• [EXERCISE]:
Which lines run from the start of the material below through the line containing "The knowledge of"? Retype them exactly, pictures excluded.

•••••

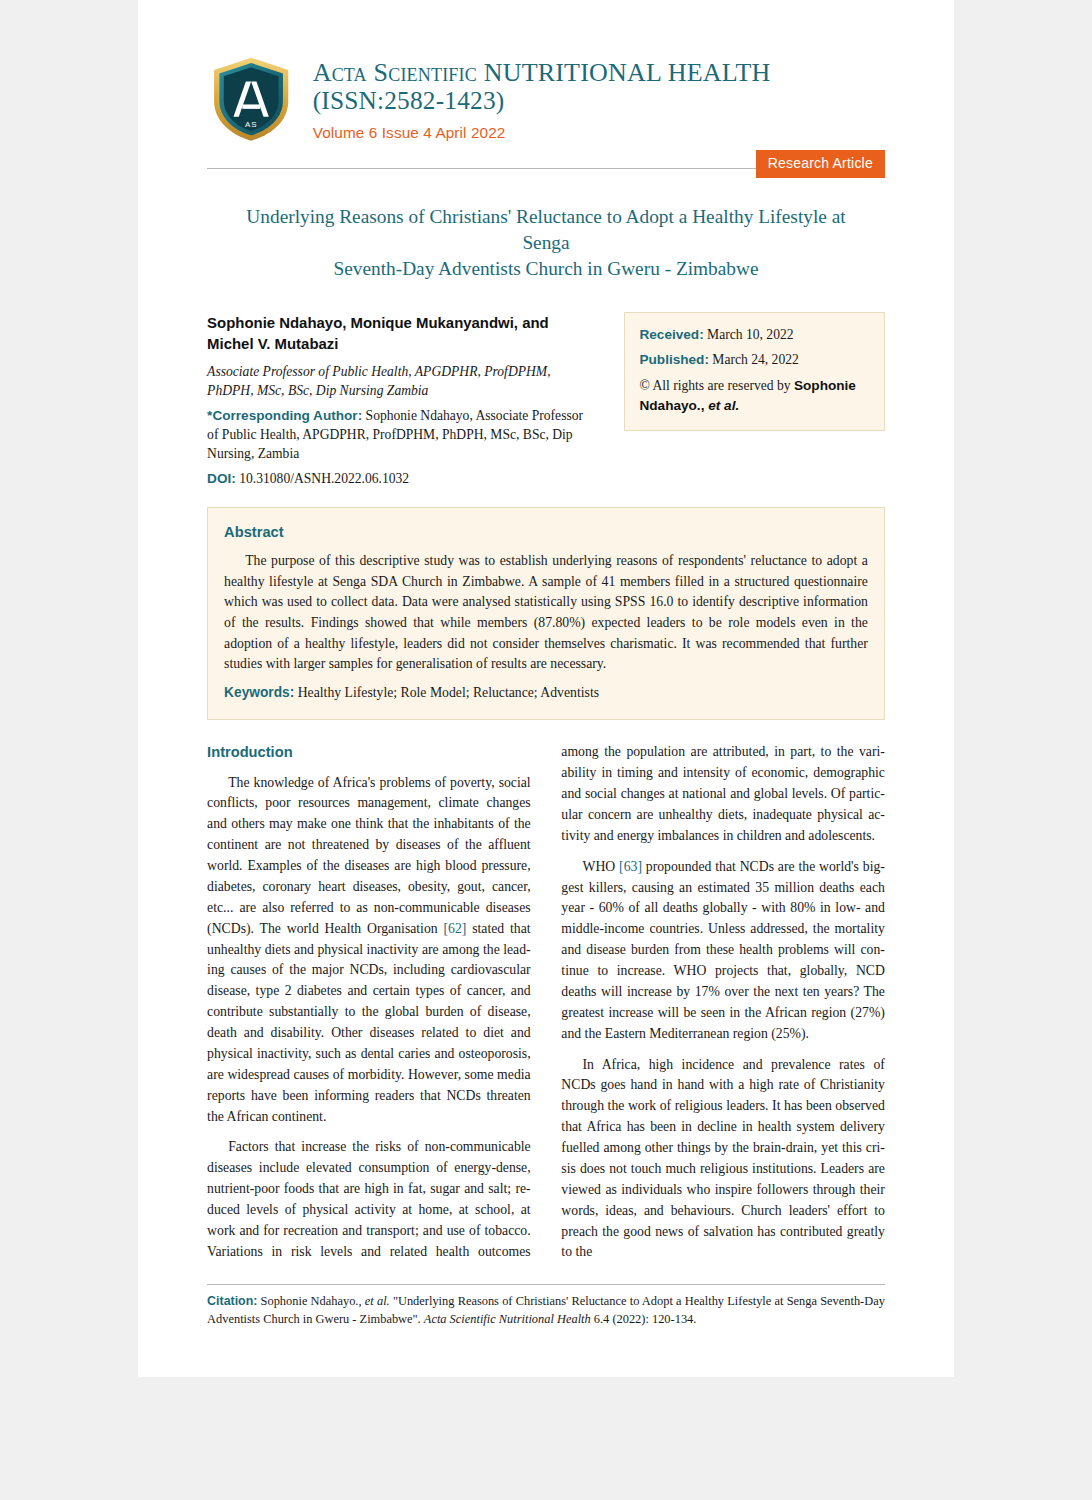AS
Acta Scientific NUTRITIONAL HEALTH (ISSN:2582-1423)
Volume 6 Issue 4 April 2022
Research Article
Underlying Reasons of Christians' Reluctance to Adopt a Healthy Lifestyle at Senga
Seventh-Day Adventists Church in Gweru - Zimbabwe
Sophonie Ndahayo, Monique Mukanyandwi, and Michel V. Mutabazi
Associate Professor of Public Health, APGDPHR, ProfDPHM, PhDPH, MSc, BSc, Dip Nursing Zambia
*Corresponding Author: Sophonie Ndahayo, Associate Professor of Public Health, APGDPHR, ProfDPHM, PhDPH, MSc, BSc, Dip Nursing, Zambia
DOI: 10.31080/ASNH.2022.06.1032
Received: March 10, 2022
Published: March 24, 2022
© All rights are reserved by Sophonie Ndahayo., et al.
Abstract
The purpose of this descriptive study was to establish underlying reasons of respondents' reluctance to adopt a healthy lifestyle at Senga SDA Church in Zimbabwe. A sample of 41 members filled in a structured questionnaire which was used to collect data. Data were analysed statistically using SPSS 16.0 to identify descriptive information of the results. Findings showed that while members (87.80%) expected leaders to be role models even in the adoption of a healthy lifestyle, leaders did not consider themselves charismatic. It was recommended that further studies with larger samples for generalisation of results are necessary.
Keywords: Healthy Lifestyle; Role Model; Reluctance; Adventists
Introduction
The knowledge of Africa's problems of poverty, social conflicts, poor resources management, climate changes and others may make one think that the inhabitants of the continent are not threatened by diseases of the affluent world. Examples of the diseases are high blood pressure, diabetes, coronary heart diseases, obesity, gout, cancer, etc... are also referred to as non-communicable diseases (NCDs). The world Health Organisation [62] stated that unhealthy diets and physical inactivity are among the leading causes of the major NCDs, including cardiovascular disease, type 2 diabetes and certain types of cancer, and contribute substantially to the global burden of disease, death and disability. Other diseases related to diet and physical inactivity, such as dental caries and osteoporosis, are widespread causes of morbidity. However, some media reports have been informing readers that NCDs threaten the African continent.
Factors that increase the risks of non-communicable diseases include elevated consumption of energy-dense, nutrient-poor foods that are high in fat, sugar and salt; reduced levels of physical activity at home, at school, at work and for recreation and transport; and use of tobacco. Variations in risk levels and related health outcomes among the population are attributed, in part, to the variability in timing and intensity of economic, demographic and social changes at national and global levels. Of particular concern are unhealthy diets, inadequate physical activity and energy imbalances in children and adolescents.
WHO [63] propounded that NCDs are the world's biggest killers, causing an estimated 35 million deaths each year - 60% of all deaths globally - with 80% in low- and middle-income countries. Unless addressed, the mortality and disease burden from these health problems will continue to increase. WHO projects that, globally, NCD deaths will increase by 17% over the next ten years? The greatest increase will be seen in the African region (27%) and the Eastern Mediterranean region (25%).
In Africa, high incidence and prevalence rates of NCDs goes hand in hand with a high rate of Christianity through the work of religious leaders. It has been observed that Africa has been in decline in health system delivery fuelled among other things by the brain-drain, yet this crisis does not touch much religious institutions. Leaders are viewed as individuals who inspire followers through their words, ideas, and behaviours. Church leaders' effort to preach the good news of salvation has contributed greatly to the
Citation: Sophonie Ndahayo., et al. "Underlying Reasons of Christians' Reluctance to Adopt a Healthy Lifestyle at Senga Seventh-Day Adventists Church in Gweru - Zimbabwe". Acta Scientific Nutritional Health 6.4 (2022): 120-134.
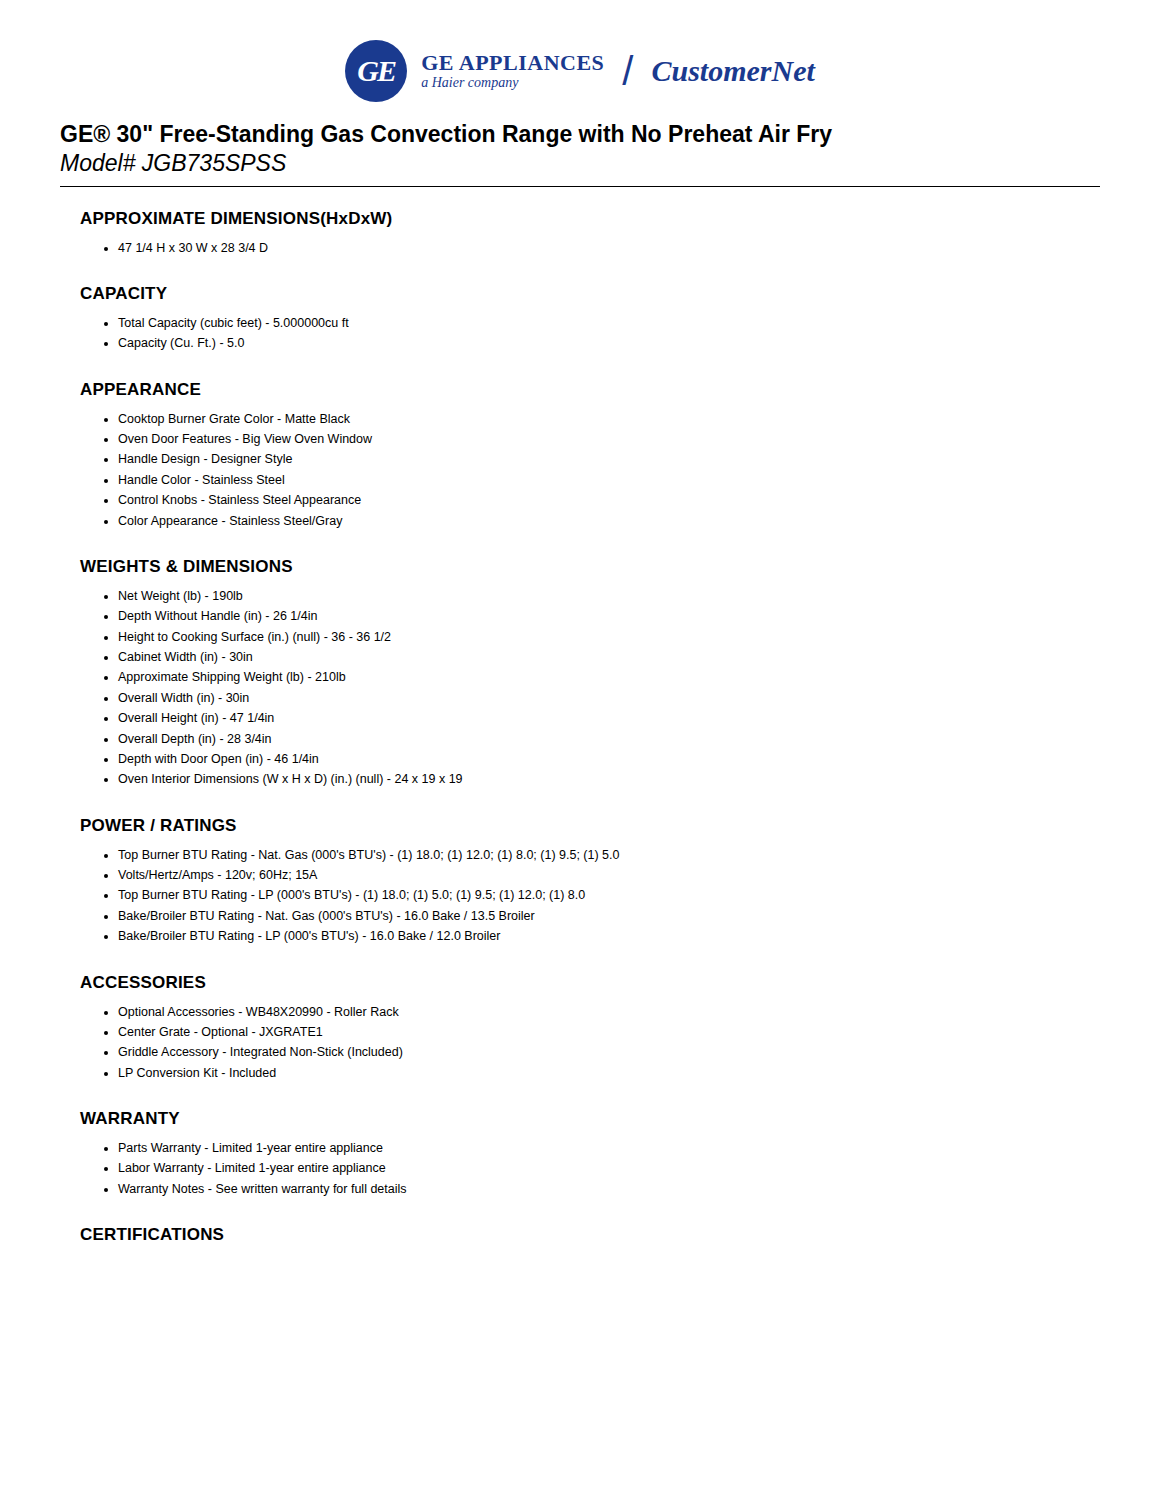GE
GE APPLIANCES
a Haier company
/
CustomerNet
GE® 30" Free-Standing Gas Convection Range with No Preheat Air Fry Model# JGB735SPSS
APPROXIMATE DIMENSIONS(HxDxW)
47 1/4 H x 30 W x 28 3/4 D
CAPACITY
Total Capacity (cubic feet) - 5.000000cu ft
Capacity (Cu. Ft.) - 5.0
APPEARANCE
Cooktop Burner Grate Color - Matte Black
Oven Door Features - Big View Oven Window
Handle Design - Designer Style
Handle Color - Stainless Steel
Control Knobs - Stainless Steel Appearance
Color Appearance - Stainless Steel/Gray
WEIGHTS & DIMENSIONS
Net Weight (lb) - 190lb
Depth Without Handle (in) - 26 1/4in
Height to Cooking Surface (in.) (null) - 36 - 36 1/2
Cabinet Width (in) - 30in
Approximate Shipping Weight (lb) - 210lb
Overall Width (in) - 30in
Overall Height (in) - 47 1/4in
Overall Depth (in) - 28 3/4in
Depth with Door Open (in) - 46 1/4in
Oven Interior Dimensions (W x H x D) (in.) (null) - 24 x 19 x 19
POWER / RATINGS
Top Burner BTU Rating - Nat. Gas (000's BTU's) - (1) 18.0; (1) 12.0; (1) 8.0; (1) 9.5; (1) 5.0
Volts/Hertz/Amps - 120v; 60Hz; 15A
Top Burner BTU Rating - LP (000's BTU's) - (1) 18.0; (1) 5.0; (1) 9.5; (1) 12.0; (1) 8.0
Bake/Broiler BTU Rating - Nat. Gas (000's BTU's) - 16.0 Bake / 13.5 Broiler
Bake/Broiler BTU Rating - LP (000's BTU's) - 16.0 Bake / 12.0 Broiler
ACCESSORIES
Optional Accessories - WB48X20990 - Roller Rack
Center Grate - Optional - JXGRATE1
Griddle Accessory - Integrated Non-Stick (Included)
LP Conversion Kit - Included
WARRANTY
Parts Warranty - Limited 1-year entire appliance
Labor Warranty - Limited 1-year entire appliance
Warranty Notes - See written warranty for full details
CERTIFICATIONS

•••••

• [FINISHED TASK]:
AS
Acta Scientific NUTRITIONAL HEALTH (ISSN:2582-1423)
Volume 6 Issue 4 April 2022
Research Article
Underlying Reasons of Christians' Reluctance to Adopt a Healthy Lifestyle at Senga
Seventh-Day Adventists Church in Gweru - Zimbabwe
Sophonie Ndahayo, Monique Mukanyandwi, and Michel V. Mutabazi
Associate Professor of Public Health, APGDPHR, ProfDPHM, PhDPH, MSc, BSc, Dip Nursing Zambia
*Corresponding Author: Sophonie Ndahayo, Associate Professor of Public Health, APGDPHR, ProfDPHM, PhDPH, MSc, BSc, Dip Nursing, Zambia
DOI: 10.31080/ASNH.2022.06.1032
Received: March 10, 2022
Published: March 24, 2022
© All rights are reserved by Sophonie Ndahayo., et al.
Abstract
The purpose of this descriptive study was to establish underlying reasons of respondents' reluctance to adopt a healthy lifestyle at Senga SDA Church in Zimbabwe. A sample of 41 members filled in a structured questionnaire which was used to collect data. Data were analysed statistically using SPSS 16.0 to identify descriptive information of the results. Findings showed that while members (87.80%) expected leaders to be role models even in the adoption of a healthy lifestyle, leaders did not consider themselves charismatic. It was recommended that further studies with larger samples for generalisation of results are necessary.
Keywords: Healthy Lifestyle; Role Model; Reluctance; Adventists
Introduction
The knowledge of Africa's problems of poverty, social conflicts, poor resources management, climate changes and others may make one think that the inhabitants of the continent are not threatened by diseases of the affluent world. Examples of the diseases are high blood pressure, diabetes, coronary heart diseases, obesity, gout, cancer, etc... are also referred to as non-communicable diseases (NCDs). The world Health Organisation [62] stated that unhealthy diets and physical inactivity are among the leading causes of the major NCDs, including cardiovascular disease, type 2 diabetes and certain types of cancer, and contribute substantially to the global burden of disease, death and disability. Other diseases related to diet and physical inactivity, such as dental caries and osteoporosis, are widespread causes of morbidity. However, some media reports have been informing readers that NCDs threaten the African continent.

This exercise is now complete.